(Listed entries):
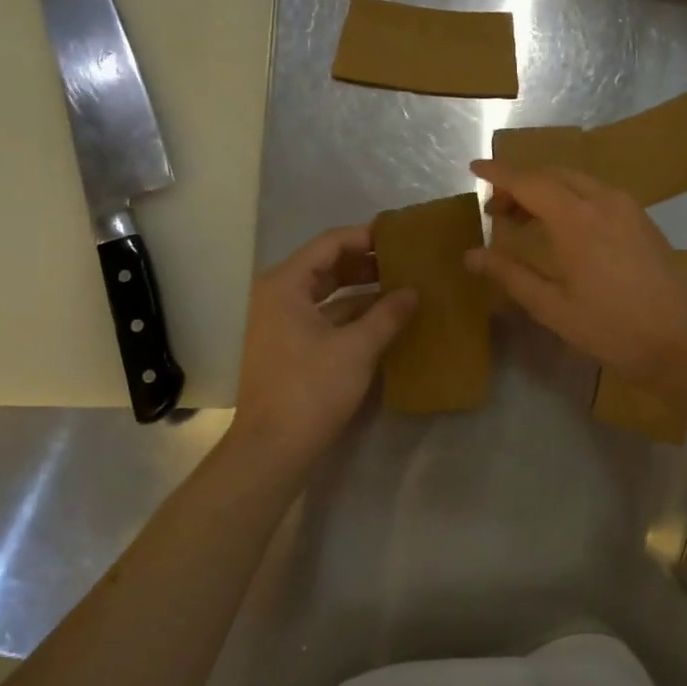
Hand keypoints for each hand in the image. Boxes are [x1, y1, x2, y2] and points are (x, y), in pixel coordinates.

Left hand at [230, 225, 417, 467]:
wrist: (272, 449)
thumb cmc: (311, 390)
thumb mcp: (356, 349)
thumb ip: (387, 314)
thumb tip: (414, 292)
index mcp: (286, 284)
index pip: (330, 243)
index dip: (366, 236)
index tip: (401, 236)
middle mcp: (278, 295)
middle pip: (327, 265)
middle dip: (367, 262)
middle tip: (407, 261)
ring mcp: (282, 322)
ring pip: (328, 293)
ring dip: (363, 290)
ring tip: (403, 287)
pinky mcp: (290, 347)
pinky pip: (325, 317)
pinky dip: (353, 315)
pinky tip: (385, 319)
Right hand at [464, 160, 686, 386]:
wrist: (685, 341)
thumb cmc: (614, 328)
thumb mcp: (553, 307)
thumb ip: (510, 275)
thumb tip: (471, 255)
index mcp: (577, 218)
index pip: (528, 182)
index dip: (498, 173)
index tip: (473, 167)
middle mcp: (603, 200)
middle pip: (553, 174)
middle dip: (520, 183)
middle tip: (496, 210)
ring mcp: (628, 207)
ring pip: (577, 180)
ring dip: (546, 189)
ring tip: (525, 219)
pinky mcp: (643, 219)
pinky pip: (597, 192)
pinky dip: (570, 197)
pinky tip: (563, 227)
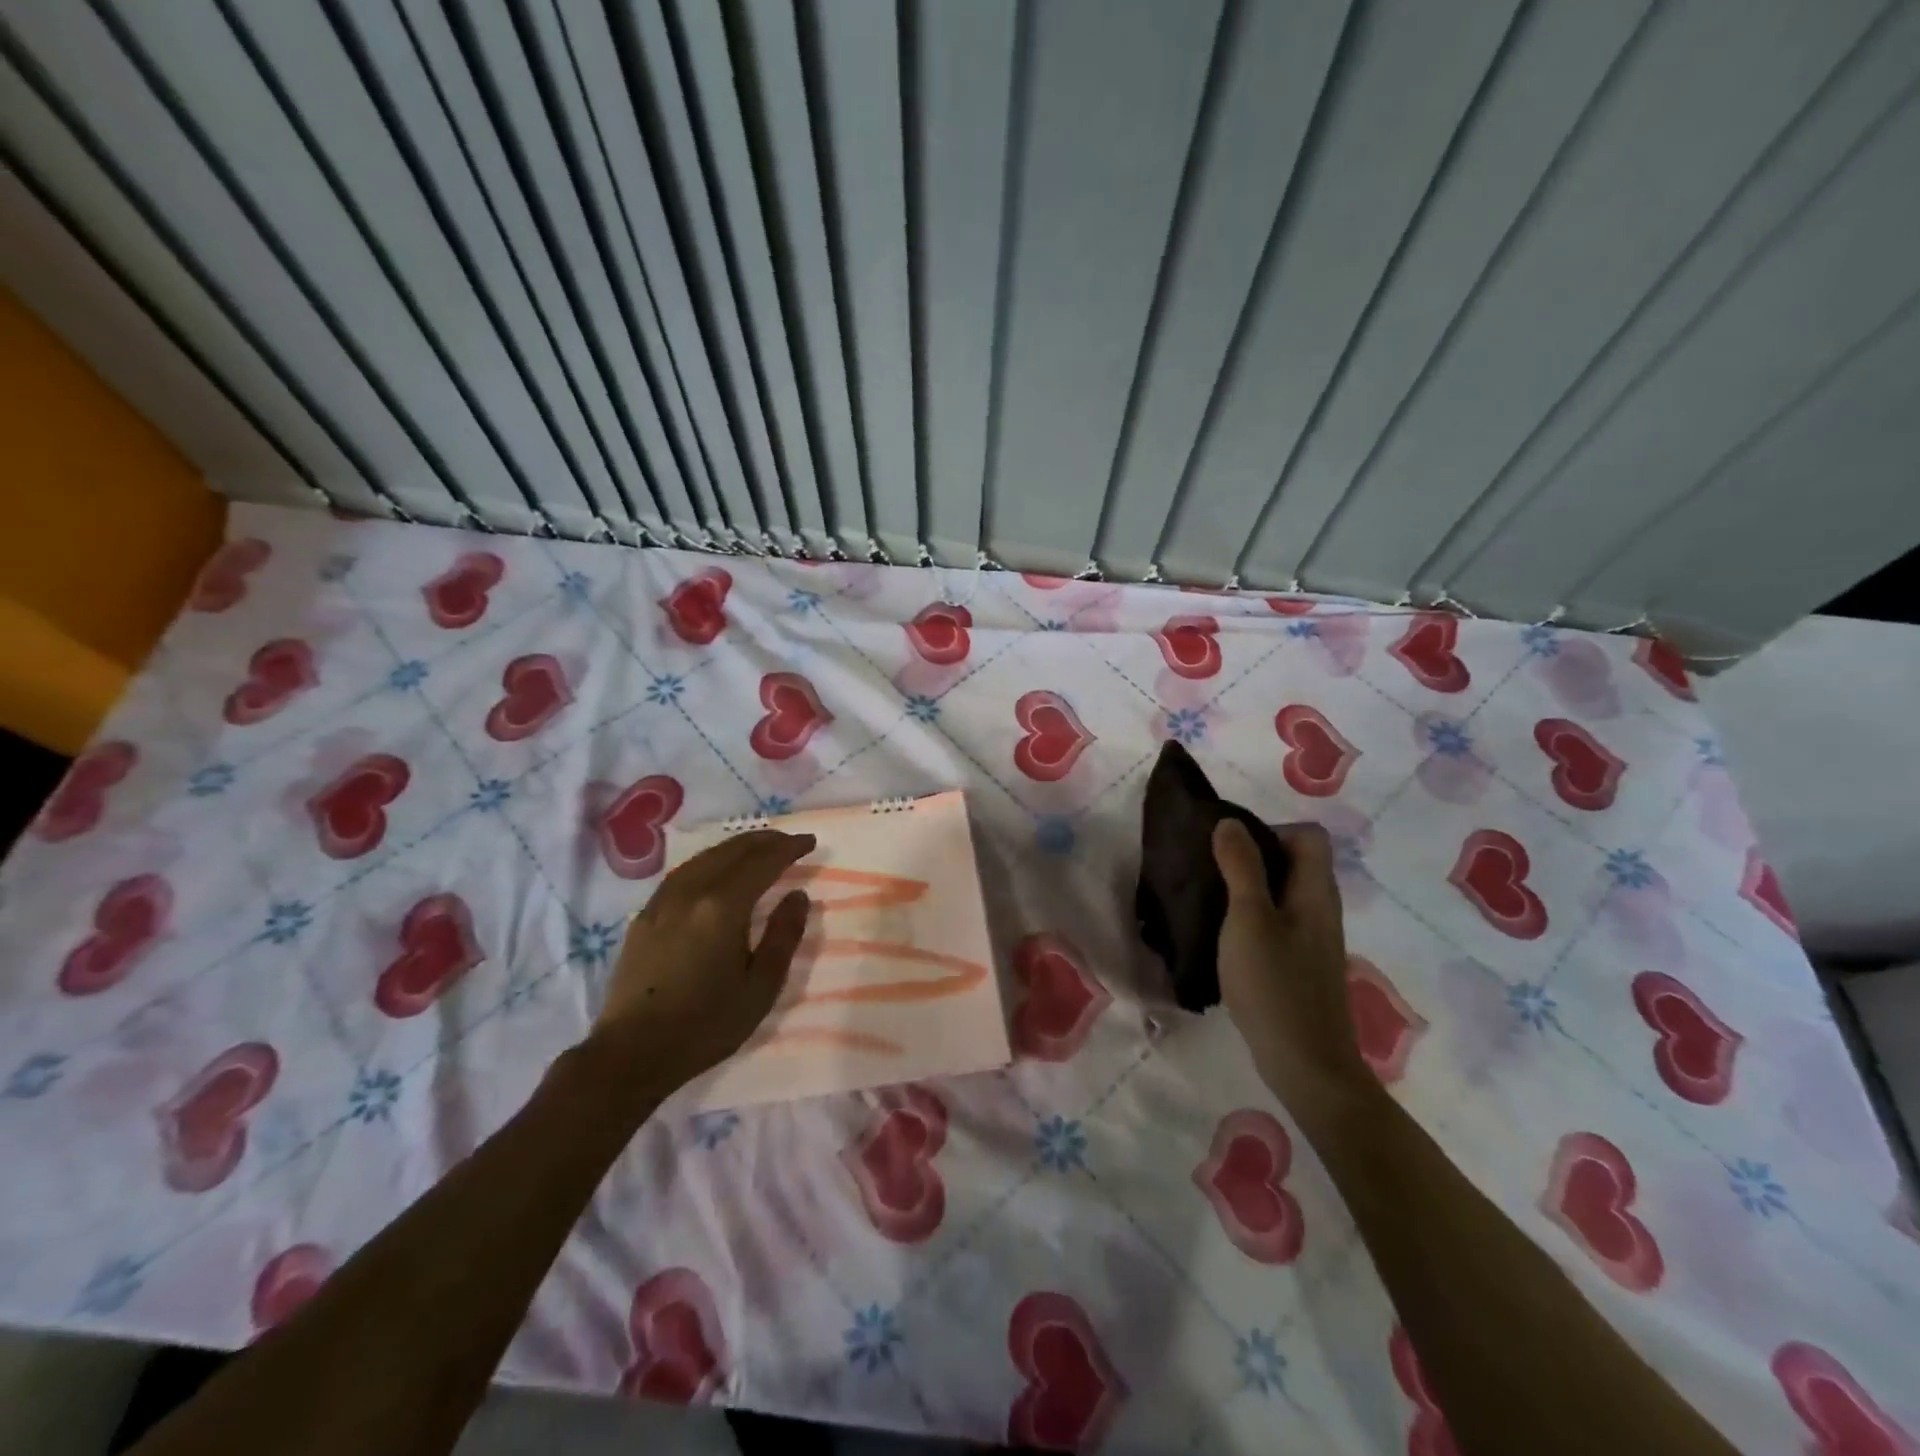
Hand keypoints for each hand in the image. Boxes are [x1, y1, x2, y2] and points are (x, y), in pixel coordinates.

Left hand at [595, 830, 815, 1088]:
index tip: (810, 842)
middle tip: (789, 842)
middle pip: (731, 850)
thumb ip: (784, 936)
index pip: (762, 862)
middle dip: (764, 840)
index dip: (789, 848)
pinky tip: (717, 871)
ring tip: (758, 850)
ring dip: (736, 847)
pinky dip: (711, 861)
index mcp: (722, 907)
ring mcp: (663, 901)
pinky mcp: (646, 915)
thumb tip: (798, 895)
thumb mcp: (760, 987)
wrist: (632, 1053)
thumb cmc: (706, 1024)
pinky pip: (685, 872)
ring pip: (705, 856)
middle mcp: (691, 892)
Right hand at [1212, 819, 1368, 1112]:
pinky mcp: (1298, 963)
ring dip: (1245, 887)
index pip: (1307, 835)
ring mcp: (1311, 939)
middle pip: (1292, 861)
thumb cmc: (1275, 985)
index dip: (1270, 830)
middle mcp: (1319, 908)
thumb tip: (1230, 822)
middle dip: (1250, 856)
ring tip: (1207, 898)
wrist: (1304, 1064)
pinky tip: (1220, 935)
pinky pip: (1275, 921)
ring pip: (1280, 893)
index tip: (1229, 848)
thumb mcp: (1249, 919)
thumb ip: (1241, 867)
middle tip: (1208, 869)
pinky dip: (1249, 917)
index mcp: (1315, 891)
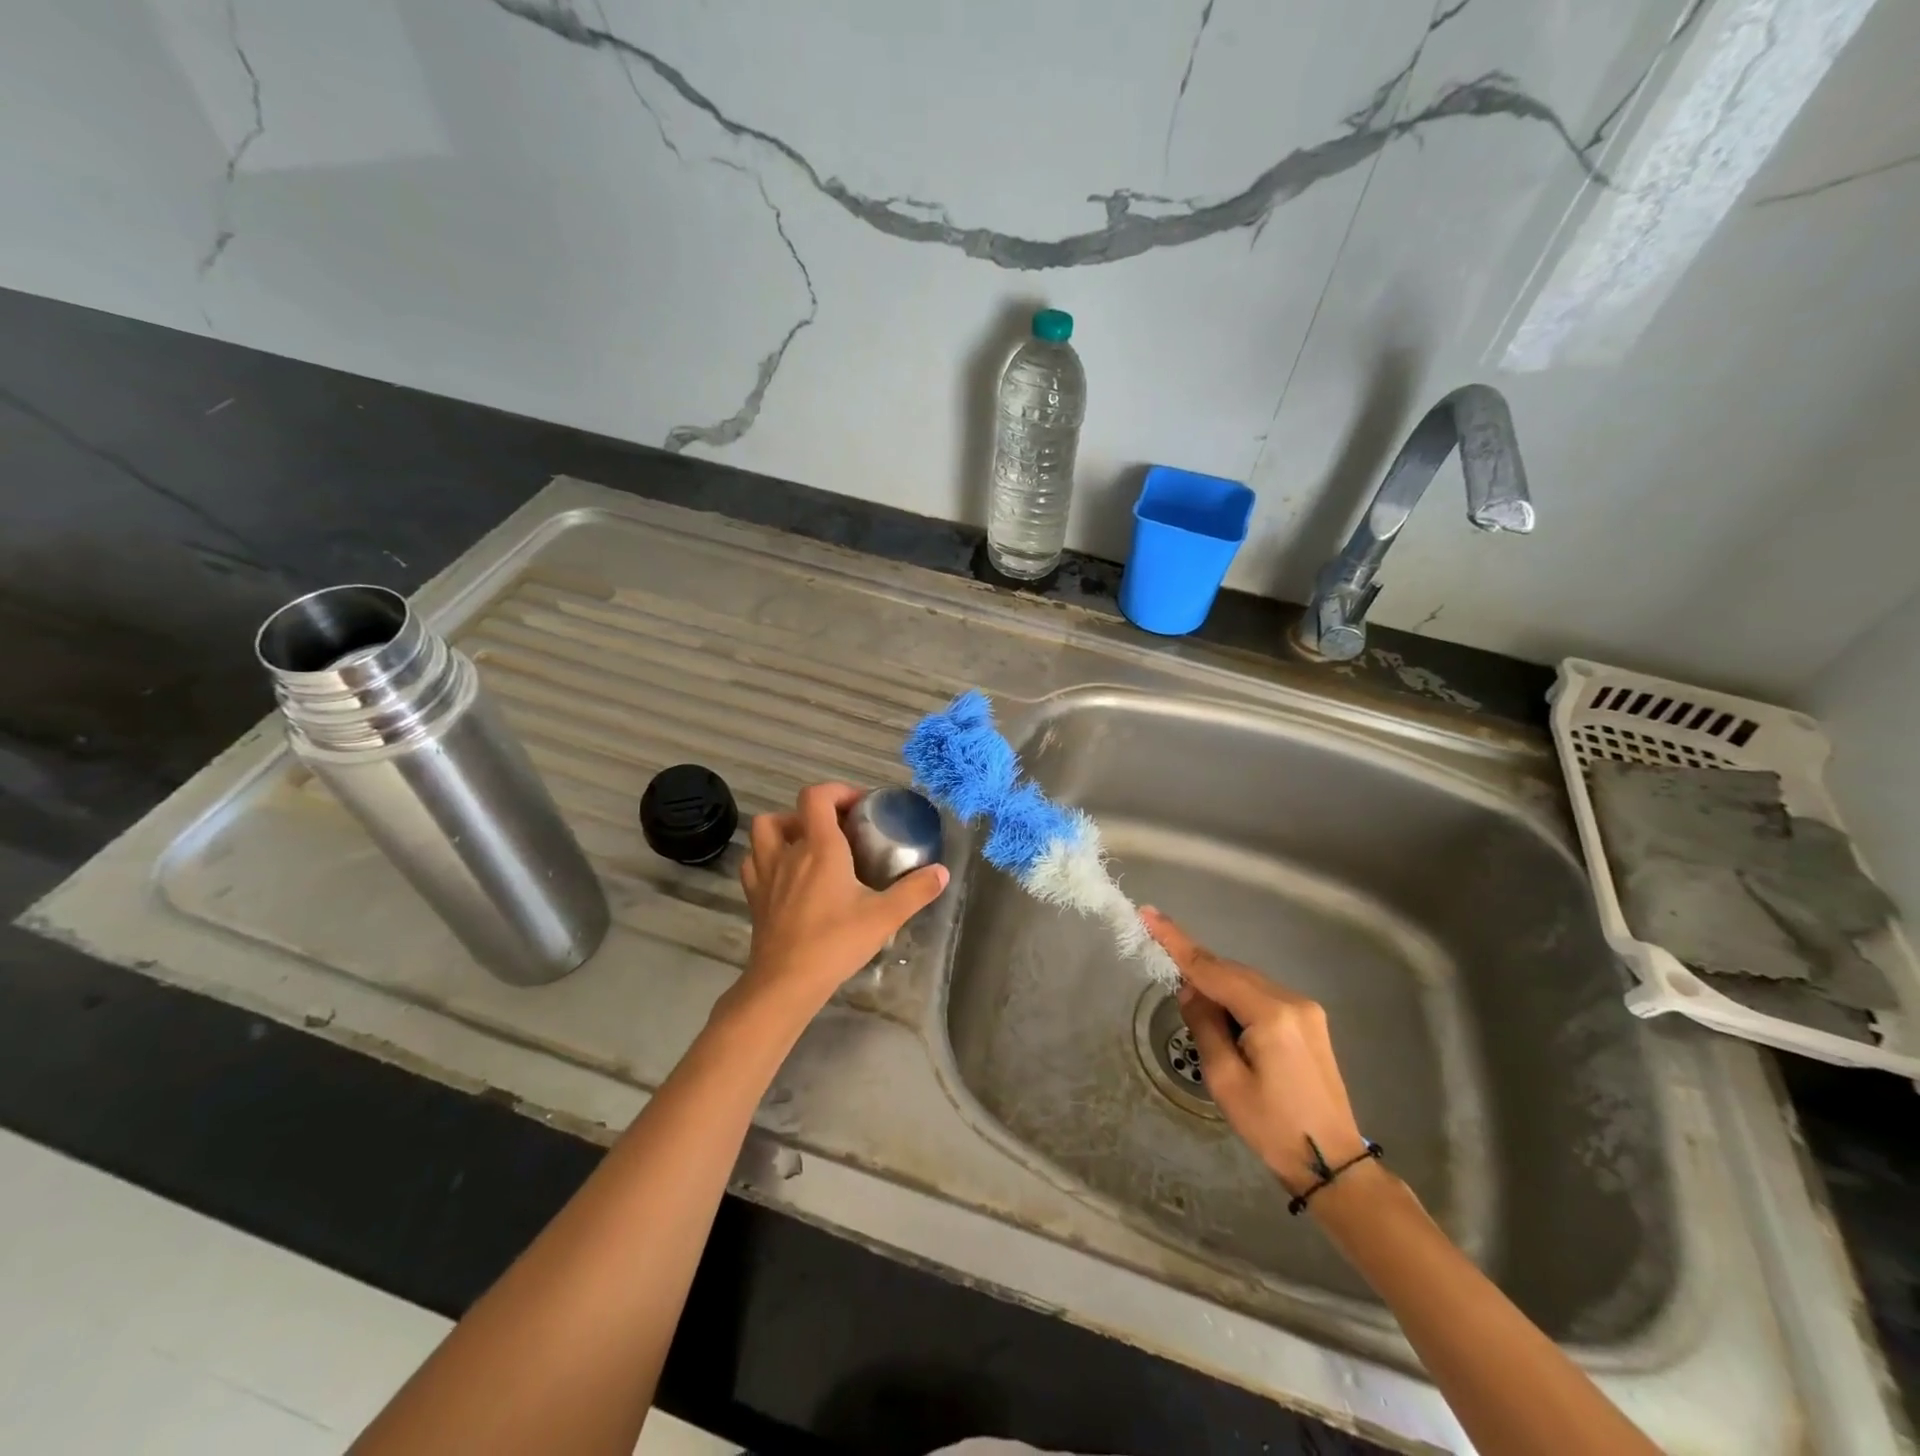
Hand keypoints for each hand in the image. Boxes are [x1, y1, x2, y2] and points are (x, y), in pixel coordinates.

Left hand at [736, 782, 948, 1017]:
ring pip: (764, 831)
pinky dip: (767, 856)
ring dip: (785, 828)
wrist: (785, 982)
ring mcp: (765, 873)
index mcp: (820, 847)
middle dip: (817, 811)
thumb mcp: (884, 916)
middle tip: (839, 829)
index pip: (816, 797)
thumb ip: (915, 891)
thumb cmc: (835, 942)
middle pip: (792, 810)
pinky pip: (754, 860)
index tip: (860, 805)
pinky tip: (785, 872)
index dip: (837, 791)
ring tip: (808, 845)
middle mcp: (788, 852)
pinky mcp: (754, 896)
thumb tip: (943, 872)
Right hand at [1142, 908, 1368, 1196]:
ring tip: (1198, 1015)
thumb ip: (1204, 1025)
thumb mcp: (1225, 1079)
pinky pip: (1261, 995)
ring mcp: (1305, 1009)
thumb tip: (1191, 990)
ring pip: (1246, 982)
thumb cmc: (1273, 1127)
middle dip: (1197, 971)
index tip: (1148, 914)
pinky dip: (1237, 999)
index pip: (1212, 969)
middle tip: (1167, 980)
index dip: (1176, 941)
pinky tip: (1226, 1022)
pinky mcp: (1309, 1021)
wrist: (1333, 1164)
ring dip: (1218, 988)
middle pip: (1231, 971)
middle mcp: (1292, 1000)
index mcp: (1271, 1013)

(Task objective): After locating the line with "ring pip: (1246, 982)" in the material above, return it and each line after it exactly, ending at the line with "middle mcp: (1292, 1000)".

(Problem solution):
ring pip: (1246, 982)
thumb cmc: (1273, 1127)
middle dip: (1197, 971)
index tip: (1148, 914)
pinky dip: (1237, 999)
index pip: (1212, 969)
middle tip: (1167, 980)
index dip: (1176, 941)
pinky tip: (1226, 1022)
pinky mcp: (1309, 1021)
wrist: (1333, 1164)
ring dip: (1218, 988)
middle pip: (1231, 971)
middle mcp: (1292, 1000)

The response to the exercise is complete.